Es ist gewiss ein Klischee, wird aber von der Statistik eindrucksvoll untermauert: Männer streifen gerne in der Welt umher, am liebsten in ihren Autos. Sie legen in Deutschland insgesamt mit allen Verkehrsmitteln durchschnittlich 46 Kilometer am Tag zurück, Frauen nur 33. Der Unterschied wird quasi alleine getragen von der stärkeren Nutzung des eigenen Pkws. Selbst am Steuer sitzen Männer darin auf mehr als doppelt so vielen Kilometern als Frauen (29 zu 14 Kilometer pro Tag), rechnet man die Bei- und Mitfahrer hinzu, holen die Frauen ein wenig auf (35 zu 28 Kilometer pro Tag).
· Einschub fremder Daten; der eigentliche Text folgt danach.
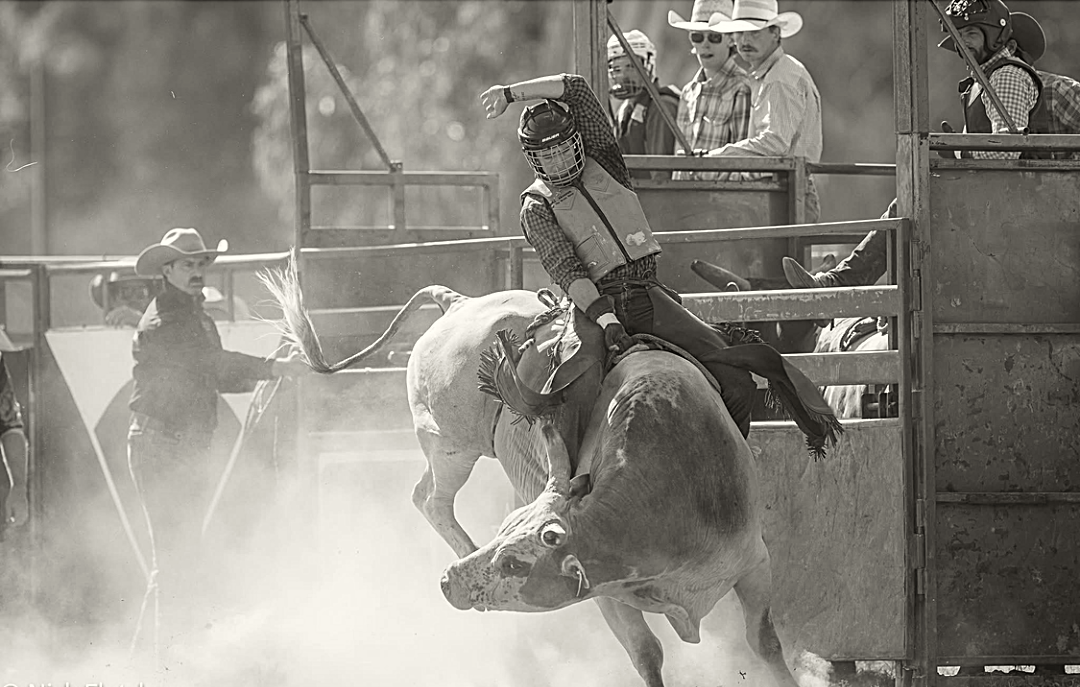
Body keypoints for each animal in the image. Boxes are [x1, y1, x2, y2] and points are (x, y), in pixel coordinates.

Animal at [261, 260, 801, 687]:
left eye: (515, 564)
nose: (448, 583)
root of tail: (458, 304)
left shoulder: (754, 561)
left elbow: (766, 644)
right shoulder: (606, 594)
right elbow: (648, 656)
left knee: (422, 494)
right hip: (452, 445)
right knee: (431, 498)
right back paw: (462, 546)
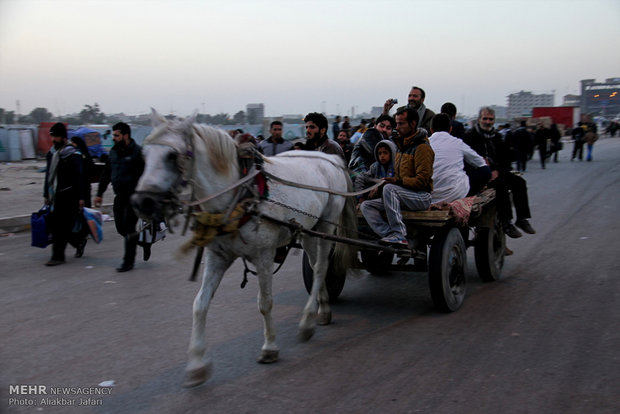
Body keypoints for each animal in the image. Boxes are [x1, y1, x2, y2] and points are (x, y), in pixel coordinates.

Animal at [133, 109, 356, 384]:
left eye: (172, 156)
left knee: (322, 268)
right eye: (143, 155)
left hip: (326, 227)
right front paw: (197, 363)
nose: (141, 202)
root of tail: (331, 158)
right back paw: (322, 310)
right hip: (307, 231)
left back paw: (307, 322)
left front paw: (269, 347)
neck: (240, 195)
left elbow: (265, 302)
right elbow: (199, 305)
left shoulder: (264, 255)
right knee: (316, 267)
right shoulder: (217, 257)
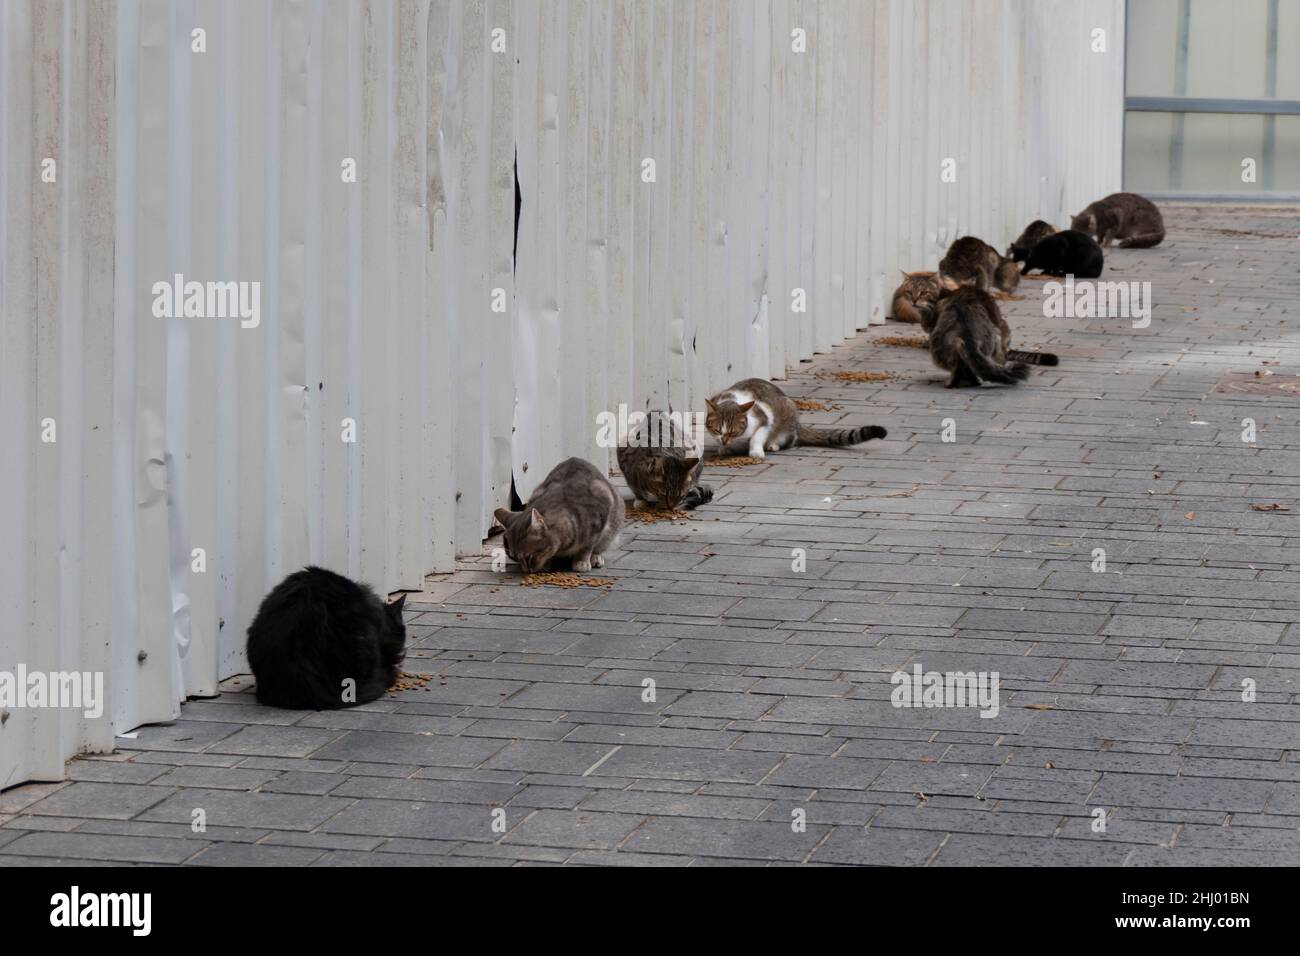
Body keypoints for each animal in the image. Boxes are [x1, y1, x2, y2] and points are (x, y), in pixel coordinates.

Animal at [707, 377, 889, 460]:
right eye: (717, 430)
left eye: (733, 432)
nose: (724, 440)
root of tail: (799, 425)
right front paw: (724, 448)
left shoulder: (764, 420)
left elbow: (757, 437)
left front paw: (756, 452)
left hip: (788, 413)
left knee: (789, 440)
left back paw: (773, 444)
"Insgesamt dürfen Straßen mit viel Autoverkehr daher als männlich dominiert gelten", schreiben die Autoren des Mobilitätsatlas und folgern: "Die autogerechte Stadt ist somit auch nicht gendergerecht." Eine Verkehrs- und Stadtpolitik 'für alle' mache die Verkehrsmittel attraktiver, die vor allem von Frauen, Kindern und älteren Menschen genutzt werden. Also Fuß- und Radwege ebenso wie öffentliche Verkehrsmittel. Öffentlicher Raum, Straßen und Plätze müssten so gestaltet werden, "dass sich dort nicht nur 'die Starken' wohlfühlen".

10. Kleine Flughäfen unter Druck

Die Passagierzahlen steigen und steigen. Trotz der Klimadebatte feierte der deutsche Flughafenverband ADV in der ersten Jahreshälfte 2019 einen neuen Flugreisen-Rekord: Etwa 142 Millionen Mal bestieg in Deutschland ein Mensch ein Flugzeug, das waren 3,6 Prozent mehr als zwischen Januar und Juli im Jahr zuvor. Dennoch können einige Flughäfen in Deutschland ohne Staatshilfen kaum überleben.
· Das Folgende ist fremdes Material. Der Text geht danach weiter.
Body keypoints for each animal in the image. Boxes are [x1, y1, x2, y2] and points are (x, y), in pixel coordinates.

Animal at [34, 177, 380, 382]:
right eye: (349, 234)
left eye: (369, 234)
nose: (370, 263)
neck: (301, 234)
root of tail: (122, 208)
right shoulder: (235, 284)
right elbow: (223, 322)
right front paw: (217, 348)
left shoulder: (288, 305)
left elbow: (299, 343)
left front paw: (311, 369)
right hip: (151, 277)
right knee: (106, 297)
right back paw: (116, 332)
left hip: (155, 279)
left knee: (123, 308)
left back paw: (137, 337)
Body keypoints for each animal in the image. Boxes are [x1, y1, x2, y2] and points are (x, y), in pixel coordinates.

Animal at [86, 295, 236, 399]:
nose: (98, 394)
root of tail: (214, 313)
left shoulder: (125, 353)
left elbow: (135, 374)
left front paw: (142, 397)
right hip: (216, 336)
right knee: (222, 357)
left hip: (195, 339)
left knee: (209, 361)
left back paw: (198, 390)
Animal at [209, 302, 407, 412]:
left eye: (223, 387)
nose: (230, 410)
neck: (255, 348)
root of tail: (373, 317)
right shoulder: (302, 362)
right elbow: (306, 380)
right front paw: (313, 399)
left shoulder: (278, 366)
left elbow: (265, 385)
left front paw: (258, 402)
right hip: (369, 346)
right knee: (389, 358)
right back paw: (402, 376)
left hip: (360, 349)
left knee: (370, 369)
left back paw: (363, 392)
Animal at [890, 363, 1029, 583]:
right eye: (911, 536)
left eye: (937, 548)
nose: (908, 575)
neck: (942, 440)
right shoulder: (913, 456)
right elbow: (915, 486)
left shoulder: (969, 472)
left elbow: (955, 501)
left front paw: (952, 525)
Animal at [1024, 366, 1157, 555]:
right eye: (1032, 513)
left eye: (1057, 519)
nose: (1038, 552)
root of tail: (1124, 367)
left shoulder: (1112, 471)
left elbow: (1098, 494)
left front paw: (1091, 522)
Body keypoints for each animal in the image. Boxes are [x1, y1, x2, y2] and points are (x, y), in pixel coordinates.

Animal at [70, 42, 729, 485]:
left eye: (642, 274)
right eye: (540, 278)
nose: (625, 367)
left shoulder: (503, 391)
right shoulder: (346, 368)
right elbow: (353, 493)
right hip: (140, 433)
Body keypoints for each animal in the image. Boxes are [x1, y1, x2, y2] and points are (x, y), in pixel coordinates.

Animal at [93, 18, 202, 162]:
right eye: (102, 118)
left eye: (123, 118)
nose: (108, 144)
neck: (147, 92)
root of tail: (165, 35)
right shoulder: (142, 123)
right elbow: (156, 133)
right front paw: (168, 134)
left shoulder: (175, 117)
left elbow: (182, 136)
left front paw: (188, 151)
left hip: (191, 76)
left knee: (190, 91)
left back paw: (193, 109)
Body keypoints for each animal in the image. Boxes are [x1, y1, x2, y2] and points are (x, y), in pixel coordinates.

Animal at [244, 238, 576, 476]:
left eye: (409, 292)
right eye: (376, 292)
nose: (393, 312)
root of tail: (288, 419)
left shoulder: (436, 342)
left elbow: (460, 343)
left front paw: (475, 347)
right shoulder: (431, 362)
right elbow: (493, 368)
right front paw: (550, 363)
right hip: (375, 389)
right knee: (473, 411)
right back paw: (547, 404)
Das Wachstum konzentriert sich stark auf die großen Standorte wie München, Frankfurt am Main oder Berlin. Die vom Branchenverband ADV ausgewiesenen 14 kleinen internationalen Flughäfen haben teils erhebliche Probleme, so machte einigen etwa die Insolvenz des Billiganbieters Germania schwer zu schaffen. Erfurt etwa verzeichnete zwischen Januar und Mai einen Rückgang der Passagierzahlen von 45 Prozent, Dresden von 9,5 Prozent. Ohne staatliche Subventionen würde vielerorts der Bankrott drohen. Nach derzeitigen Leitlinien der EU sind Staatshilfen für Flughäfen allerdings nur noch bis 2024 erlaubt, weshalb die Verbände bereits vor einer Schließungswelle kleinerer Standorte warnen.